1.La lingua ufficiale della Repubblica é
l'italiano.
È insensato e assurdo che proprio il primo articolo di una legge per la tutela delle minoranze debba ribadire l'ovvio, cioè che l'italiano sia la lingua ufficiale dell'Italia (fatto che peraltro nella storia ha contribuito a reprimere le minoranze), senza che alle lingue minoritarie vengano date la stessa importanza e gli stessi diritti (e dunque anche l'ufficialità della lingua) nei territori del loro insediamento.
2. La Repubblica, che valorizza il patrimonio linguistico e culturale della lingua italiana, promuove altresì la valorizzazione delle lingue e delle culture tutelate dalla presente legge.
Infatti parla solo della "valorizzazione" delle lingue e delle culture tutelate dalla legge, non di pari dignità e pari diritto. Con questo la legge continua sulla strada della discriminazione delle lingue minoritarie e dei cittadini che fanno parte di una comunità di lingua minoritaria. Con il primo articolo dunque ad un Governo o Parlamento centralista e nazionalista sono dati gli strumenti per annullare quasi tutti i provvedimenti di tutela previsti nelle legge presente.
Art.
2.
1.In attuazione dell'articolo 6 della Costituzione
e in armonia con i principii generali stabiliti dagli organismi
europei e internazionali, la Repubblica tutela la lingua e la
cultura delle popolazioni albanesi, catalane, germaniche, greche,
slovene e croate e di quelle parlanti il francese, il
franco-provenzale, il friulano, il ladino, l'occitano e il
sardo.
Mancano gli "zingari", cioè i Sinti e Rom. Sono minoranze storiche. E invece i diritti umani qui si sono fermati alla politica di partito, ai giochi parlamentari: per non incontrare l'ostruzionismo della destra, gli "zingari" non sono stati inclusi nella presente legge. C'è da augurarsi che per tale popolazioni in futuro venga colmata la lacuna con un' apposita legge, in modo che l'Italia possa contarsi fra i Paesi civili.
Art.
3.
1. La delimitazione dell'ambito territoriale e sub
comunale in cui si applicano le disposizioni di tutela delle
minoranze linguistiche storiche previste dalla presente legge
é adottata dal consiglio provinciale, sentiti i comuni
interessati, su richiesta di almeno il quindici per cento dei
cittadini iscritti nelle liste elettorali e residenti nei comuni
stessi, ovvero di un terzo dei consiglieri comunali dei medesimi
comuni.
2.Nel caso in cui non sussista alcuna delle due
condizioni di cui al comma 1 e qualora sul territorio comunale
insista comunque una minoranza linguistica ricompresa nell'elenco
di cui all'articolo 2, il procedimento inizia qualora si pronunci
favorevolmente la popolazione residente, attraverso apposita
consultazione promossa dai soggetti aventi titolo e con le
modalità previste dai rispettivi statuti e regolamenti
comunali.

Consegne >>
1 > Nel testo proposto sulla tutela delle minoranze linguistiche, quale organo adotta la delimitazione dell'ambito territoriale e subcomunale in cui si applicano le disposizioni di tutela?
2 > Continua il testo proposto sulla tutela delle minoranze linguistiche dopo la sua ultima frase.

Dati disponibili >>
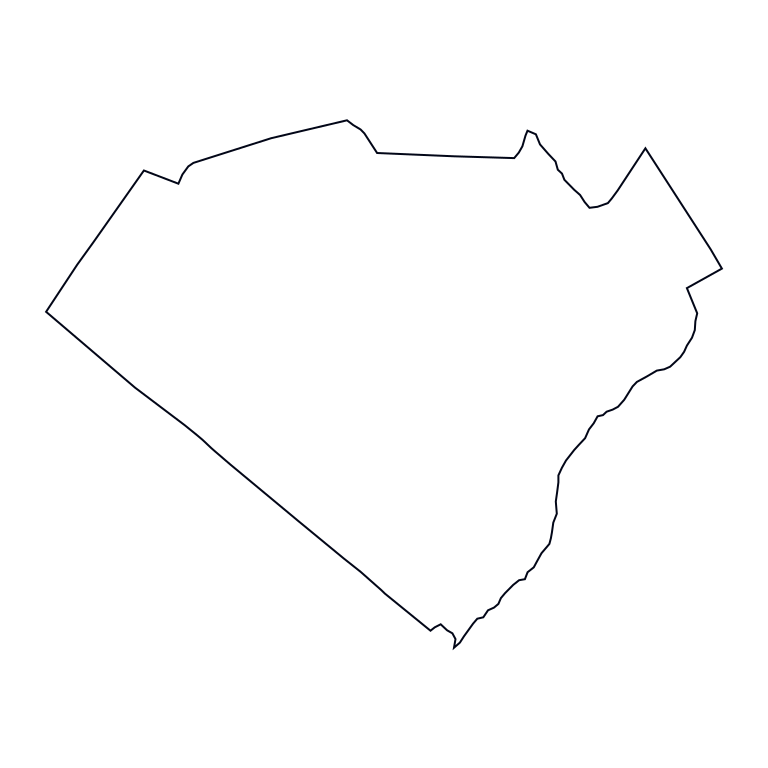 the district of Loanda, Paraná, Brazil
{"feature_id": "56859067B78074761196473", "entity_name": "Loanda", "entity_type": "district", "adm_level": 2, "iso_a3": "BRA", "parent_name": "Brazil", "parent_adm1": "Paraná", "projection": "natural_earth1", "projection_center": [-53.011, -22.972], "detail": "fine", "context": "isolated", "style": "outline", "palette": "ink", "viewbox_px": 768, "rotation_deg": 0, "n_neighbors": 0, "source": "geoboundaries", "source_scale": "gbopen_adm2", "svg_char_len": 1492}
<svg xmlns="http://www.w3.org/2000/svg" viewBox="0 0 768 768"><path d="M710.7,249.4L645.4,148.3L617.7,190.4L611.9,198.3L607.9,203.1L597.5,206.8L589.5,207.8L584.6,202.0L580.1,195.0L574.2,189.8L564.4,179.8L562.0,173.6L557.8,169.7L555.5,161.5L548.3,153.9L540.0,144.4L535.9,134.3L527.5,130.7L525.5,135.6L522.4,146.3L518.8,152.6L514.2,158.1L454.2,156.3L377.1,153.0L364.4,133.4L360.6,129.5L353.4,125.2L347.0,120.3L271.2,138.2L193.4,162.9L188.3,166.4L182.4,174.5L178.4,183.7L143.9,170.5L93.2,242.5L77.2,264.7L46.1,311.8L135.1,387.7L184.6,425.1L197.3,435.4L202.4,439.7L211.2,448.0L215.4,451.7L230.2,464.4L298.4,521.1L343.8,558.5L360.7,571.9L376.2,585.6L381.3,590.1L384.9,593.6L430.5,630.7L434.8,627.3L440.7,624.3L447.1,630.3L452.4,633.3L455.5,639.1L454.0,647.7L459.9,642.6L463.9,636.4L469.8,628.2L473.1,623.6L477.3,618.7L483.3,617.3L488.0,610.3L494.0,607.6L498.4,603.9L500.9,598.1L505.0,593.2L513.2,584.9L519.1,580.2L524.9,579.2L527.6,572.2L533.8,567.3L536.7,561.9L541.5,553.2L549.4,543.9L550.9,538.2L551.9,532.6L553.3,522.6L556.8,513.7L555.8,501.5L557.1,492.4L558.4,482.4L558.4,475.4L561.9,467.8L566.0,460.5L574.2,450.0L579.0,444.7L585.1,438.2L589.0,429.4L593.7,423.3L597.6,416.3L603.0,415.1L606.6,411.7L612.7,409.6L618.0,406.8L624.2,399.8L632.6,386.4L636.9,381.9L646.8,376.5L656.8,370.6L664.2,369.3L670.1,366.7L676.0,361.2L680.3,357.2L684.1,351.8L686.9,345.6L692.0,337.7L694.8,330.1L695.4,321.1L697.2,313.3L686.9,288.1L721.9,268.6L710.7,249.4Z" fill="none" stroke="#020617" stroke-width="2"/></svg>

Risposte alle consegne >>
1 > Il consiglio provinciale, sentiti i comuni interessati.

2 >
La delimitazione del territorio, dove applicare le norme di tutela, viena affidato dunque all'amministrazione pubblica e alla politica, non invece alla linguistica e alla filologia. Inoltre a decidere definitivamente sono membri della maggioranza (i consigli provinciali sono sempre di maggioranza). Esiste un rapporto sulle minoranze linguistiche redatto dal Ministero degli Interni (1994), che dovrebbe essere la direttiva per i territori, nei quali si applicano le norme di tutela. Tuttavia la consultazione tramite una commissione di glottologi e storici (appartenti a minoranze e non alla maggioranza) sarebbe auspicabile.
3. Quando le minoranze linguistiche di cui all'articolo 2 si trovano distribuite su territori provinciali o regionali diversi, esse possono costituire organismi di coordinamento e di proposta, che gli enti locali interessati hanno facoltà di riconoscere.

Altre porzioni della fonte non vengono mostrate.